Tuesday, January 25, 2011
I came across this video today and wanted to share it here. It's about a garden that I helped "build" next to the Eugene Federal Courthouse during the Spring term 2010. You may have heard me talking about it before because this project really meant a lot to me. Heck, anyone visiting me during Spring or Summer last year got to see it whether they wanted to or not.
The green roof I built is on the "green box" drop container that holds the tools for the Courthouse Garden (CHG). So I've spent a lot of time and effort at this site.
It was a truly inspiring endeavor and I'm so grateful to have been a part of it. Working side by side guys who were coming out of the federal corrections system really opened my eyes to how a landscape or garden can heal a person and how as landscape architects it is our honor and obligation to work for the greater good of humanity and society.
I was lucky enough to be in the inaugural class. The garden itself is located on the old Agri-pac site in Eugene, Oregon. The site sat empty for years after the packing plant closed, leaving an empty, derelict lot next to the brand new Federal Courthouse.

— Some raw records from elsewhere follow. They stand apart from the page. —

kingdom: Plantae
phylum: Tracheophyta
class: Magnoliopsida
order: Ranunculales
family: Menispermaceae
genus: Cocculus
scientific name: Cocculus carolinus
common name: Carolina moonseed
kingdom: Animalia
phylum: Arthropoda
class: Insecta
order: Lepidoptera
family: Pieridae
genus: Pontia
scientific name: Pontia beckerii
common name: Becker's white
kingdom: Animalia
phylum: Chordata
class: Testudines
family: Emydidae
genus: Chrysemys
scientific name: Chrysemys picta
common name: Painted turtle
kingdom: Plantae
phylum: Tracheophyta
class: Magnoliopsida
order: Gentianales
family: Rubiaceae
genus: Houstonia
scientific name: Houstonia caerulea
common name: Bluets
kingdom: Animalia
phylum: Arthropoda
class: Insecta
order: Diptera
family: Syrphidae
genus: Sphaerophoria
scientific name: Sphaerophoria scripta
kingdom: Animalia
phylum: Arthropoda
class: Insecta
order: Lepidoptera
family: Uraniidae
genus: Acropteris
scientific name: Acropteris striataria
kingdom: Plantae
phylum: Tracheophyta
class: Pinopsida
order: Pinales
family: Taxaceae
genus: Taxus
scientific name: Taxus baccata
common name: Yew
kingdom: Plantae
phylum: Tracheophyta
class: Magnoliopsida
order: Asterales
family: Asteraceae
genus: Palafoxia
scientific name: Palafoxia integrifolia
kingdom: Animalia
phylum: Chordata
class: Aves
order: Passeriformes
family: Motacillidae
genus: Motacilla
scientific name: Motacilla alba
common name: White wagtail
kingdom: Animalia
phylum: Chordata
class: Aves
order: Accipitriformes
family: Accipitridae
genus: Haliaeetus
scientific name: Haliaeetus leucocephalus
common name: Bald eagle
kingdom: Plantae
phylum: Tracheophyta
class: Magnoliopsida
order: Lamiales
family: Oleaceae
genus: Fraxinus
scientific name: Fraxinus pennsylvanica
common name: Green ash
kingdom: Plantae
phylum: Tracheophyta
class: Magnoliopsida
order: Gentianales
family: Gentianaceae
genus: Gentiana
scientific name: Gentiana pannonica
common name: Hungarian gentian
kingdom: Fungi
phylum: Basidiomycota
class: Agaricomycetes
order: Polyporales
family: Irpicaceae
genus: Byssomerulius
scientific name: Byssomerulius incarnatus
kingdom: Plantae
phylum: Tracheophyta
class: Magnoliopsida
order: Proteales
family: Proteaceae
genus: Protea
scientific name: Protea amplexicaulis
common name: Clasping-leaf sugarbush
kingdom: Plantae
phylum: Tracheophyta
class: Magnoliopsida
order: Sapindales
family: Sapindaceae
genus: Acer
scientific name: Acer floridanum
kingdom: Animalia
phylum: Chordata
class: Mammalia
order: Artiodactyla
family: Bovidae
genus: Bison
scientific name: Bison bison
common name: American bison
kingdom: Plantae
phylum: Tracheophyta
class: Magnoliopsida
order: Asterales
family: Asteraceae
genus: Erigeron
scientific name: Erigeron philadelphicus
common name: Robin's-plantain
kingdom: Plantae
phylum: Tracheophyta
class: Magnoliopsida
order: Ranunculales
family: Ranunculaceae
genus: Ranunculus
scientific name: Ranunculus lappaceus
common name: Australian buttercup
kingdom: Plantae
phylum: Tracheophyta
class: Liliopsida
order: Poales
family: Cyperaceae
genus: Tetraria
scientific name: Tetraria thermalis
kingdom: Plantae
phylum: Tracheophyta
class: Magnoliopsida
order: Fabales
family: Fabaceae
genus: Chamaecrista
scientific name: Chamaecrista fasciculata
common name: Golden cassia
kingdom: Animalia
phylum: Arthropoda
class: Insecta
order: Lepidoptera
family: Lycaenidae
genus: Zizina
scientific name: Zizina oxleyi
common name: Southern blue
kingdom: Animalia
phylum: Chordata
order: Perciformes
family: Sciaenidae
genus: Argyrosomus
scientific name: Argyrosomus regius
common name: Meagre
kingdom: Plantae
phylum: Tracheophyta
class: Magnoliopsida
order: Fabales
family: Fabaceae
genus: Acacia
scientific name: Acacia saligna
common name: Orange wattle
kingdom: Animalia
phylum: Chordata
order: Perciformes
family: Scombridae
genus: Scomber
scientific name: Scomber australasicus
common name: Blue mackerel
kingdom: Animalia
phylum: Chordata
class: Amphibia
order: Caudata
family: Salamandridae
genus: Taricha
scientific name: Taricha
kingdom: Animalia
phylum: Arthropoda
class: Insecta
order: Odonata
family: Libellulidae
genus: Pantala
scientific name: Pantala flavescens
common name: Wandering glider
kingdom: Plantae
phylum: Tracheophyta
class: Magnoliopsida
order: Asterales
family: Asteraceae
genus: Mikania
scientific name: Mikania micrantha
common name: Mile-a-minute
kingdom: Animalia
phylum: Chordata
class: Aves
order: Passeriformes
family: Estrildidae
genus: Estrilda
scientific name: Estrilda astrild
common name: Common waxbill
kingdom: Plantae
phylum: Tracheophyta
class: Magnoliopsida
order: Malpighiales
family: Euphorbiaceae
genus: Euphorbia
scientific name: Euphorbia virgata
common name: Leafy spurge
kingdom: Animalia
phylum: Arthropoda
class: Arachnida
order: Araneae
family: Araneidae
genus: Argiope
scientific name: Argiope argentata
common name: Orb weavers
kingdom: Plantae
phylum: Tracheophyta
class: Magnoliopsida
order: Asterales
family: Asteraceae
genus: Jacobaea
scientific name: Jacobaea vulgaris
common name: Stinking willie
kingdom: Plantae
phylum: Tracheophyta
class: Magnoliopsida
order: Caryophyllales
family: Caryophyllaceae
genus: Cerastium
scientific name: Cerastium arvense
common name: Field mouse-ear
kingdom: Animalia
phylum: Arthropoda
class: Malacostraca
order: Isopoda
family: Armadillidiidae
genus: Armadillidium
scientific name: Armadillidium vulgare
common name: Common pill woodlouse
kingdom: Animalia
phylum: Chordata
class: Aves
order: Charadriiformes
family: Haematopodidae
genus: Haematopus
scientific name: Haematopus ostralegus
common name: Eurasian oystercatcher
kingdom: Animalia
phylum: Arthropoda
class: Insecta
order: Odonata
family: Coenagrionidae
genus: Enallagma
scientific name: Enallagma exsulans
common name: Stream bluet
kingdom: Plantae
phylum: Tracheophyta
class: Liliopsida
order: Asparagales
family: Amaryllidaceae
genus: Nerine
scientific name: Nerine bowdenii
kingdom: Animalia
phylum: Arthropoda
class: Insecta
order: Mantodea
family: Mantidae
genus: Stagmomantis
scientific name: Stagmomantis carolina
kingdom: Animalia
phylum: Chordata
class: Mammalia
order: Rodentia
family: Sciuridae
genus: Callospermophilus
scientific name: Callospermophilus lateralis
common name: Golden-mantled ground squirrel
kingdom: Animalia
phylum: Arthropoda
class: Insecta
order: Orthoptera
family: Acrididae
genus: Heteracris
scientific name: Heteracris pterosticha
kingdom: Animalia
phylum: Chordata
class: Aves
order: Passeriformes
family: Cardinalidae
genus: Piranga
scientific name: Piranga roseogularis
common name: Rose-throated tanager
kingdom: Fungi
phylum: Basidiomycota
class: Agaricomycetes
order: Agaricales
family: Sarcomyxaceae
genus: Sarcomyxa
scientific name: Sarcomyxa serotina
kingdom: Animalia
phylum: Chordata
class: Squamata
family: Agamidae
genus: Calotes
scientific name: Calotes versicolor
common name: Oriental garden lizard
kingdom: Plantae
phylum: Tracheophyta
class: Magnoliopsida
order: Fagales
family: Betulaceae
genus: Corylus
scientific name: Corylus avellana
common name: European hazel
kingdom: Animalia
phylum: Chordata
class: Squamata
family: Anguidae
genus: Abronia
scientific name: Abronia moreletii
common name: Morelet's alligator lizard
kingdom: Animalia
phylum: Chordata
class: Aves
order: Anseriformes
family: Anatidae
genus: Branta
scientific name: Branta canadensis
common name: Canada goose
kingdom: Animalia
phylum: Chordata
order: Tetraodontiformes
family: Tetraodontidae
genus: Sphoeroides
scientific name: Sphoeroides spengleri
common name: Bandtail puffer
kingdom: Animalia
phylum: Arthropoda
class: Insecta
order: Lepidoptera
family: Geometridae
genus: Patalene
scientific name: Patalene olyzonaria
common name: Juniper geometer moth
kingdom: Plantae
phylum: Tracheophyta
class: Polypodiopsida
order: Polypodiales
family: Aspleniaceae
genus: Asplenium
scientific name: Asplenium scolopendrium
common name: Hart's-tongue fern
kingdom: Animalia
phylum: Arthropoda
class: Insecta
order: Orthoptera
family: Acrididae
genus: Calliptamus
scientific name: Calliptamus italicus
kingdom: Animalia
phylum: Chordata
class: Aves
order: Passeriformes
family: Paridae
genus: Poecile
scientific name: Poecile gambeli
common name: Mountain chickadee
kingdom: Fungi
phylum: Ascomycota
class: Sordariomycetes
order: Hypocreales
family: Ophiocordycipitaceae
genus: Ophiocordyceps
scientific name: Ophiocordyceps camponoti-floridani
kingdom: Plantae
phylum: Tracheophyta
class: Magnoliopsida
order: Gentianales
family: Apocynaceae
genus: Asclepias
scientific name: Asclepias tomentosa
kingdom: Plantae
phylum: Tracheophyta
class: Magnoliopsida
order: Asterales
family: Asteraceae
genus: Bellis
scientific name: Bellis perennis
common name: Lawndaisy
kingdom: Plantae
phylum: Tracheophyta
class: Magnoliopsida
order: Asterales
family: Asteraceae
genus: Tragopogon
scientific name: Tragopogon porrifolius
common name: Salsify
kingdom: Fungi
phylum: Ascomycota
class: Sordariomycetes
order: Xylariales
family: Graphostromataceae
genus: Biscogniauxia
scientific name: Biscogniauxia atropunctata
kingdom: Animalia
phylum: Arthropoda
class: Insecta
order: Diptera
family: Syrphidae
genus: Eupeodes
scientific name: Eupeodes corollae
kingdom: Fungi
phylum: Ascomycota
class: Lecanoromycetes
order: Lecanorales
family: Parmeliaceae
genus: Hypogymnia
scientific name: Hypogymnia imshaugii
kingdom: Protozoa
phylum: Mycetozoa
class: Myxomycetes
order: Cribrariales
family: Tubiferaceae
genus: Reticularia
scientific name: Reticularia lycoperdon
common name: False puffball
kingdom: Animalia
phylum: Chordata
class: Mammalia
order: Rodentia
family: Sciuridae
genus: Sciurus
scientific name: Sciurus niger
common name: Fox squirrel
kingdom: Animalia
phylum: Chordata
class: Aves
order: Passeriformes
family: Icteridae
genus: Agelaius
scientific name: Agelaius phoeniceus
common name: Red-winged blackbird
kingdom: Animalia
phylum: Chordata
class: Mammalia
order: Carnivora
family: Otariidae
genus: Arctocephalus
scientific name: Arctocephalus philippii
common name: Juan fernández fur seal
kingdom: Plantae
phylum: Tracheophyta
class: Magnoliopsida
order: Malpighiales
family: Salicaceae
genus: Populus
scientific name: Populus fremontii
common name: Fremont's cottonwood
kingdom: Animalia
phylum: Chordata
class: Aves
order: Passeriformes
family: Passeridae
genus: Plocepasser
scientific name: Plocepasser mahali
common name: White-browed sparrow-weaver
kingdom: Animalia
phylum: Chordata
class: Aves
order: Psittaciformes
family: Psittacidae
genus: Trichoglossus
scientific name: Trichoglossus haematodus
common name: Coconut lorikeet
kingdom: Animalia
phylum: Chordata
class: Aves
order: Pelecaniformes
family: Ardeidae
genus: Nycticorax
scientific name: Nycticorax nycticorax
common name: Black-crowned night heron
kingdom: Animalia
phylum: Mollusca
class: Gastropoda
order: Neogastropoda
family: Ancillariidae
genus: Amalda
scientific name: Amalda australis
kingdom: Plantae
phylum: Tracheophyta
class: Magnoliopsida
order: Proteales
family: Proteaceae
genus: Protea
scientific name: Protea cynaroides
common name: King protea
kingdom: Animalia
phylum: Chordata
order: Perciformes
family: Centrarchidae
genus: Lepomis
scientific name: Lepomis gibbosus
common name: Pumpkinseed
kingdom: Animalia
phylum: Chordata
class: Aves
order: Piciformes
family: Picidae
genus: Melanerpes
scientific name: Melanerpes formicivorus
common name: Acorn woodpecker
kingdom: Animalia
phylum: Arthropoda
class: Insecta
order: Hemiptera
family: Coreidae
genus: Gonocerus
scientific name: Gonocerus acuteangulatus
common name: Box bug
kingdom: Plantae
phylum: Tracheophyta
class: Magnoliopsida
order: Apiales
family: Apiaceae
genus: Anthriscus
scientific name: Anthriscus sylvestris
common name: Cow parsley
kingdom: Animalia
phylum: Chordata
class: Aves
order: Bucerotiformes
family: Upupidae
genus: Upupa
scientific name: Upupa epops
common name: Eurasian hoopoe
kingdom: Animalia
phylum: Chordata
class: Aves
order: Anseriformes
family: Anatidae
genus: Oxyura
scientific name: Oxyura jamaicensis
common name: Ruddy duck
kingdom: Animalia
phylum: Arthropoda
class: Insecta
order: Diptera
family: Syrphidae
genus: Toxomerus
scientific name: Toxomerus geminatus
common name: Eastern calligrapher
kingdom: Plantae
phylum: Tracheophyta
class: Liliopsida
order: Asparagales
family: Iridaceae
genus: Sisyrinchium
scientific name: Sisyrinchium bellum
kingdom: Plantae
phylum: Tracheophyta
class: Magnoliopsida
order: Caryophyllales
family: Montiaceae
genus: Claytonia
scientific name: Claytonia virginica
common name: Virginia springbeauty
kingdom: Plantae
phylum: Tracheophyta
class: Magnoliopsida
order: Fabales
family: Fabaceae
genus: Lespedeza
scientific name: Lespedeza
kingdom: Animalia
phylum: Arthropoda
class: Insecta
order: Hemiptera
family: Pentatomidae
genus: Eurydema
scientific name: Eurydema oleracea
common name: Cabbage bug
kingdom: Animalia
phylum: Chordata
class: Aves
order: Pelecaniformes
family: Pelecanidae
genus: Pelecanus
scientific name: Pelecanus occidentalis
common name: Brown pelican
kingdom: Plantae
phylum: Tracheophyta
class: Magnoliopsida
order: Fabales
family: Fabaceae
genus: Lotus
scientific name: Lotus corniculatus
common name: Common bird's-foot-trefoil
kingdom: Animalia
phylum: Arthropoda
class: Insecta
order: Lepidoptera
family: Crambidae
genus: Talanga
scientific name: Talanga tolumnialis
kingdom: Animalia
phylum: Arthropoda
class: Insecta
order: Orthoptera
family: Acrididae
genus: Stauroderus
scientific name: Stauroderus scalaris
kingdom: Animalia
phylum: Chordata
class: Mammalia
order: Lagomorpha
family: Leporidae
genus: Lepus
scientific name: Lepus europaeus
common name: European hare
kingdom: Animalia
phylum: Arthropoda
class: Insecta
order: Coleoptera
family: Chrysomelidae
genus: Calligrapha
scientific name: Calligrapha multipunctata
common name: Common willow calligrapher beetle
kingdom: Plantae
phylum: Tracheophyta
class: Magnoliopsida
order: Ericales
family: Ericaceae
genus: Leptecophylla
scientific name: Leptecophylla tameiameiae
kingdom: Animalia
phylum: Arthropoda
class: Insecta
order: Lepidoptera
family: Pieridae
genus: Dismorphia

It was a lot of hard and dirty work. We literally built the garden beds up from a compacted gravel and/or concrete base. We laid out the locations of the planting beds, carried in several tons of soil, compost and leave mold by hand, in wheelbarrows. We installed irrigation, trellises, bean "tunnels" and even a stacked "stone" wall made out of the concrete debris on the site. We, the UO students designed, planted, weeded along side 10 guys from Judge Aiken's re-entry court. These are the people in the video above.
On weekends, Stephen and I would frequently volunteer at the CHG. I frequently brought my kids to the garden to work also. I wanted them to know about the importance of what we were doing. I wanted them to understand certain very subtle things about how we as a society treat people who have been in the correctional system, and, why the standard is just plain wrong.
After watching it again, I'm positively aching to get back out there and see how all the guys are doing.